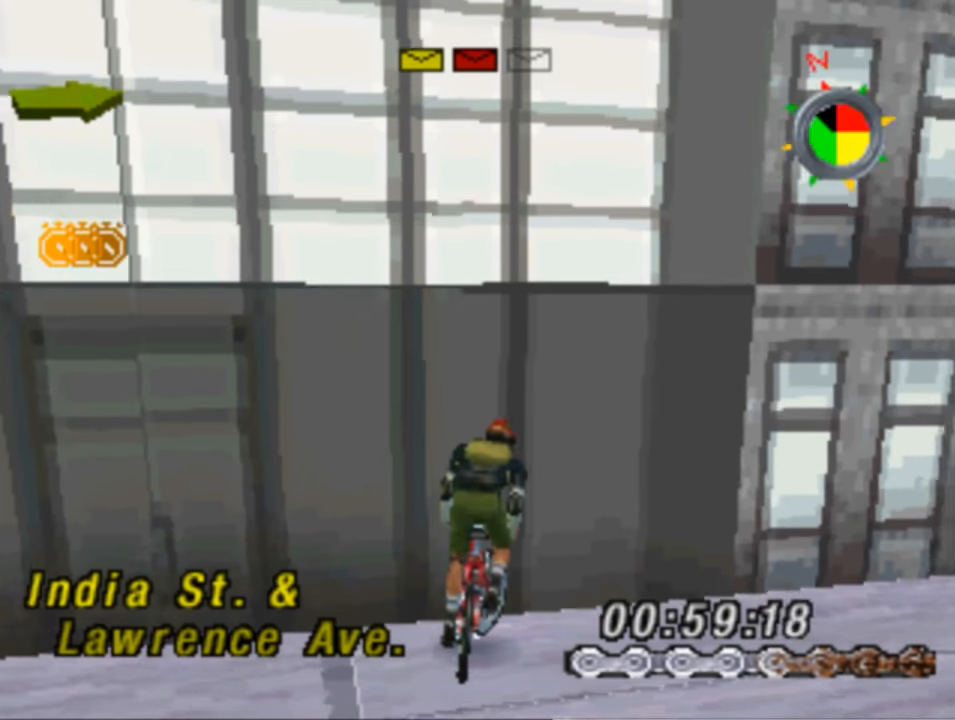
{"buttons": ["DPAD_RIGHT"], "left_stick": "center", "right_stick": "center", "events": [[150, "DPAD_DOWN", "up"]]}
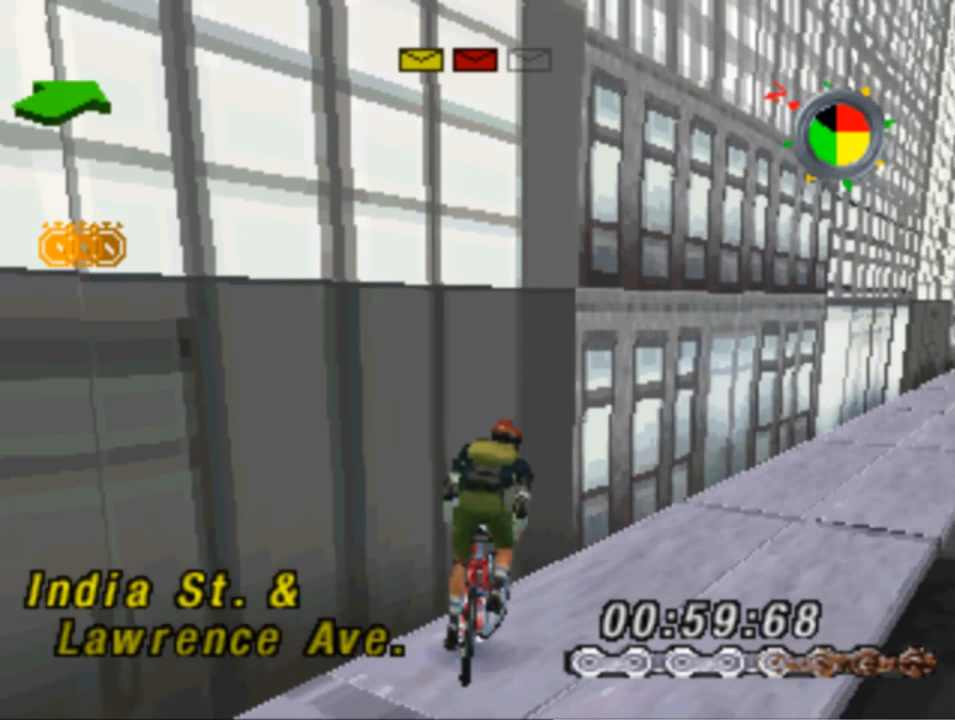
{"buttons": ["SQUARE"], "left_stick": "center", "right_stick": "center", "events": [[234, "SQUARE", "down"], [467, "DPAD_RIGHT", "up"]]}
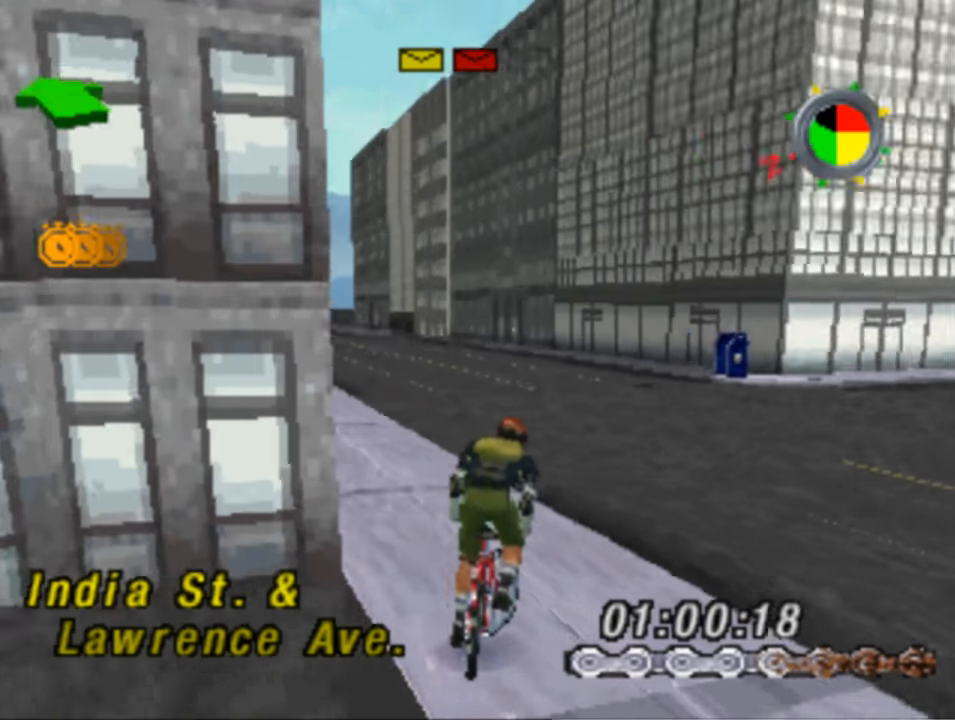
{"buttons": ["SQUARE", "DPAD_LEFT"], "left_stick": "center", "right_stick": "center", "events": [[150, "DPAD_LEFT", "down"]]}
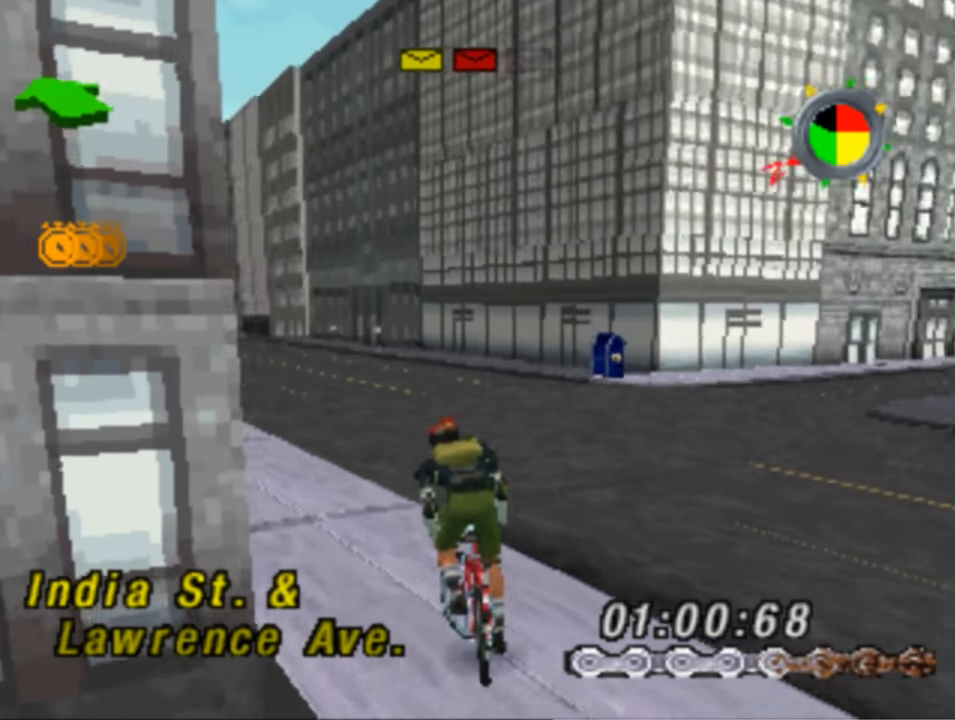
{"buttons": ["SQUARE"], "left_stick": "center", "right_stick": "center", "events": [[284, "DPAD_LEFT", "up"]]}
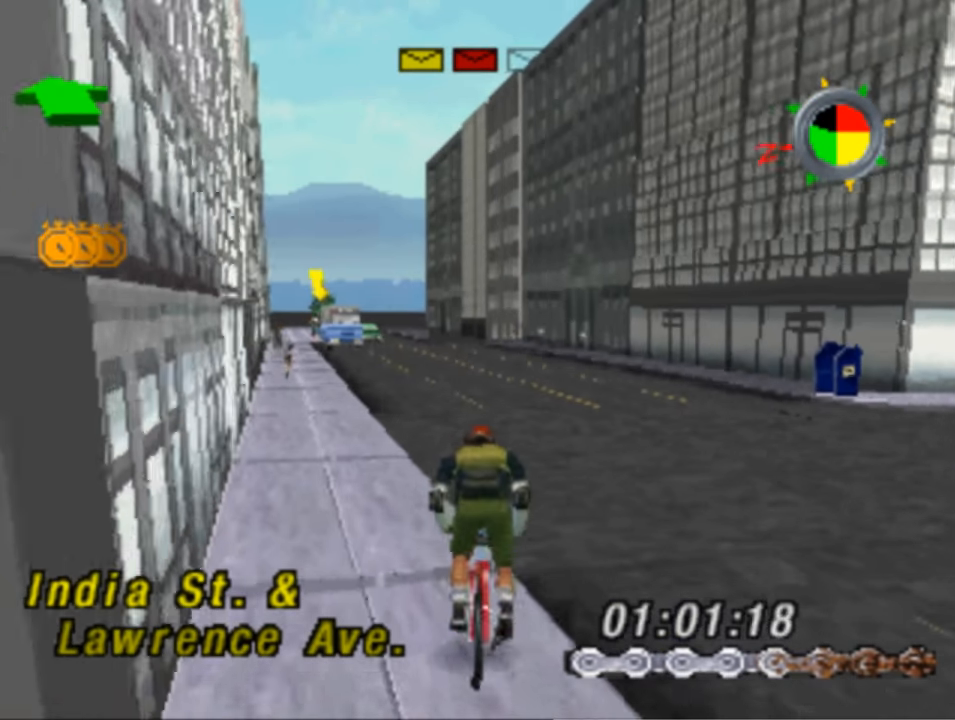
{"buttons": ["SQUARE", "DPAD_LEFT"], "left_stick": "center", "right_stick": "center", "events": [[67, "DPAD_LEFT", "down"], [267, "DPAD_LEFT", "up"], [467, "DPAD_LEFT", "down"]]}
------
#### [YOUR GOAL]
Please print the entire listing again exactly, minus its images.

#### [EXERCISE OUTPUT]
{"buttons": ["DPAD_RIGHT"], "left_stick": "center", "right_stick": "center", "events": [[150, "DPAD_DOWN", "up"]]}
{"buttons": ["SQUARE"], "left_stick": "center", "right_stick": "center", "events": [[234, "SQUARE", "down"], [467, "DPAD_RIGHT", "up"]]}
{"buttons": ["SQUARE", "DPAD_LEFT"], "left_stick": "center", "right_stick": "center", "events": [[150, "DPAD_LEFT", "down"]]}
{"buttons": ["SQUARE"], "left_stick": "center", "right_stick": "center", "events": [[284, "DPAD_LEFT", "up"]]}
{"buttons": ["SQUARE", "DPAD_LEFT"], "left_stick": "center", "right_stick": "center", "events": [[67, "DPAD_LEFT", "down"], [267, "DPAD_LEFT", "up"], [467, "DPAD_LEFT", "down"]]}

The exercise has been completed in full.